If you keep your own horses at home in our mountain area, you know that we don’t fit into the average book on “horsekeeping on small acreages”. Of course even from property to property the technicalities can vary greatly because of geography, covenants, flora and fauna. This is the first installment in a series of what to consider while you enjoy having your horses at home.
Fencing and Pasture
Fencing is a very broad topic and varies from neighborhood to neighborhood with what the covenants dictate, what the ground will allow and of course what you can afford. Whatever you do, consider the wildlife that we enjoy and share the mountains with along with your horses. The Division of Wildlife has a “must read”, excellent brochure on many types of fencing and specifications that work for wildlife and livestock – go to www.wildlife.state.co.us and find “Fencing with Wildlife in Mind”. In general, elk and deer need to be able to safely jump the fences and calves and fawns need to be able to safely crawl under.
With our arid climate and in order to protect your land from erosion and being picked down to dirt fairly quickly, it is always important to have a sacrifice area, lot or runs to keep your horses off of a larger turn-out area for periods of time. Maybe you only have enough for a small lot, but if you have an area that is larger, it is worth some cross fencing to allow a little grass to grow for your horse to enjoy and feel like a horse. The fencing on your lot or runs should be made of very safe, secure and sturdy materials since the horses will be in there for longer periods of time and will likely be using it for itching, leaning, and reaching. Other things to consider are the level and space between the fence to prevent a leg, head or other body part from being stuck or rubbing their mane out. The Colorado State Extension Service at www.ext.colostate.edu has great resources for managing local small acreages and they would welcome your call or email.
For fencing materials, there are many options that can be aesthetically pleasing and fairly inexpensive to obtain. Look for local resources that are readily available to save money on the freight and materials. Beetle kill wood is one example of this in Colorado, whereas in Texas it may be pipe and cable. One application is “Zig Zag” or “Worm” Fencing that uses long straight trees, is attractive, requires no post holes, is relatively easy to install and if you or someone you know is mitigating Lodgepole Pine off of their property, it can be quite inexpensive or even free.
For the majority of the properties up here, there is just not any way to get around feeding horses some amount of hay year round. Our grass just does not get enough moisture to recover that quickly. There are a few properties that can and the rest of us suffer from pasture envy. The stocking rates are around one 1,000 pound horse per 30 acres of dry pasture, but a water source can improve that number. Using rotational grazing by cross fencing sections or cells of your pasture will increase the grass production and pasture health, but not your stocking rates. The principle used on this land is called “take half, leave half”- Your horses eat down half of the forage and then you remove them from that portion for about 30 days to let it recover. Many people in our area limit the pasture turn-out time of their horses to a number of hours that works for them, their land and grasses. One disadvantage of this is that the horses may only eat one type, their favorite type of grass during that period, making the recovery for that grass difficult. It is important to mention that when your pasture or lot has trees in it, it critical for the horses safety to trim any dead branches off from ground level to a couple feet above their eye level to keep them from poking eyes, legs and other body parts.

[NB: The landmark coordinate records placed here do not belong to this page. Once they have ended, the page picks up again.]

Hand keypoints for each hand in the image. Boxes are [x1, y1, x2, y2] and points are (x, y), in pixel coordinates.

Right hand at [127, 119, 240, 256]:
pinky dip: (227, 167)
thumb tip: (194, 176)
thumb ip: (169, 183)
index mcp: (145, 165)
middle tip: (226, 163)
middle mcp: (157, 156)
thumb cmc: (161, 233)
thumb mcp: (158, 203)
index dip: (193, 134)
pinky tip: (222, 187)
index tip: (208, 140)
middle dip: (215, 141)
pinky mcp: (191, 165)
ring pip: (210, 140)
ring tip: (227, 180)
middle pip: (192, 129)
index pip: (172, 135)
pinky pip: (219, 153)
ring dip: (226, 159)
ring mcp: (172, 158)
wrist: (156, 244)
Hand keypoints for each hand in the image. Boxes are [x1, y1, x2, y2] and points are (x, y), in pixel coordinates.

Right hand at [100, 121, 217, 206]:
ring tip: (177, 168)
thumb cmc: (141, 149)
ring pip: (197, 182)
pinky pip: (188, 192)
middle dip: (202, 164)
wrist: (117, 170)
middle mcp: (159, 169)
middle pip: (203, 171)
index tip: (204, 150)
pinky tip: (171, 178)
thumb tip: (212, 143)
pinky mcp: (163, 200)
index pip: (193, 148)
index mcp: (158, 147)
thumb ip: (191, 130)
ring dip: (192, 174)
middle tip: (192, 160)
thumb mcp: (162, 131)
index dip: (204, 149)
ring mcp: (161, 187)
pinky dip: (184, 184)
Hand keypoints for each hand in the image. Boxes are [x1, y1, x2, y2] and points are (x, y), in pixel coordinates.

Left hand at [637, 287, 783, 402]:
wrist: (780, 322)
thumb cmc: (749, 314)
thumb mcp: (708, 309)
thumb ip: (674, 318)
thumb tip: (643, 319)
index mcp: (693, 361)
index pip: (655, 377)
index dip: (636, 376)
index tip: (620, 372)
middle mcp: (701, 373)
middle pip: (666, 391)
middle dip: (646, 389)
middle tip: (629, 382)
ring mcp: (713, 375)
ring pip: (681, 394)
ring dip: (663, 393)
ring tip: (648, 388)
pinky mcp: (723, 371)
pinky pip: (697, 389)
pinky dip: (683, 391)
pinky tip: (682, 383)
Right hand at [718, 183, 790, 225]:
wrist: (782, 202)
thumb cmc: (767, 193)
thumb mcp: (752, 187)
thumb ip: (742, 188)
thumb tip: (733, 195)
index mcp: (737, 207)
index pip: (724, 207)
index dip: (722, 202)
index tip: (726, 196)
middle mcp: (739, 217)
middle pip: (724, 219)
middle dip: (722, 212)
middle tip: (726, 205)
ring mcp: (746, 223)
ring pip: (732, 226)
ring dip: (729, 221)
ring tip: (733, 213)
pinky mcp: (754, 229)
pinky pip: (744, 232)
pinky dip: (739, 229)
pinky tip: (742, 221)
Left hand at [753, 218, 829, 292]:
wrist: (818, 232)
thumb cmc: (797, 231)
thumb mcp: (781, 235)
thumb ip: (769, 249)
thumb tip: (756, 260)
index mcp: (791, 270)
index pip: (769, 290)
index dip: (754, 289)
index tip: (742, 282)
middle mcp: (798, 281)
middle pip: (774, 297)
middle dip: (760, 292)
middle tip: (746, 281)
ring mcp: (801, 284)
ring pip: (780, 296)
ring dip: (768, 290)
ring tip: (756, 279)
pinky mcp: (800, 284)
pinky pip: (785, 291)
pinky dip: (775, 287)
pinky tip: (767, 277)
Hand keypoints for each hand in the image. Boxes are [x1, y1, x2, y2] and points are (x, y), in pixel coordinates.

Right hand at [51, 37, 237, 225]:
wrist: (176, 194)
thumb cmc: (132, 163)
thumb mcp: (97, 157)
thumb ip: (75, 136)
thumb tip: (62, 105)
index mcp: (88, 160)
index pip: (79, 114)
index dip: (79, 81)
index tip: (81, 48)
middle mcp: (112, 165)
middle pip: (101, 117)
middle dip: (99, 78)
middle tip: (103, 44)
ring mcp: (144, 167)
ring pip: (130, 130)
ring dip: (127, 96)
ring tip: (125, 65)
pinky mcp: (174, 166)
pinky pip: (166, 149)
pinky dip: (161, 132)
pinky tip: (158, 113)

Hay Storage and fencing can be related if you don’t have a place in your barn or a hay barn to keep it from other hungry hooved animals. If elk and deer get into your hay, it is not only costly to you, it is not good for them. Refer again to the above DOW brochure on “Fencing with Wildlife in Mind” for great hay storage solutions. Some options include fencing in a storage area that must be 7-8 feet high to keep elk and deer from jumping in. Panels, similar to large wooden pallets, are also functional and can be moved around to different locations. While in use, the slats on the panels should be vertical to prevent them from being climbed and also secured together to create a complete barrier. Of course, hay should be kept securely tarped (remember the wind!) and off of the ground.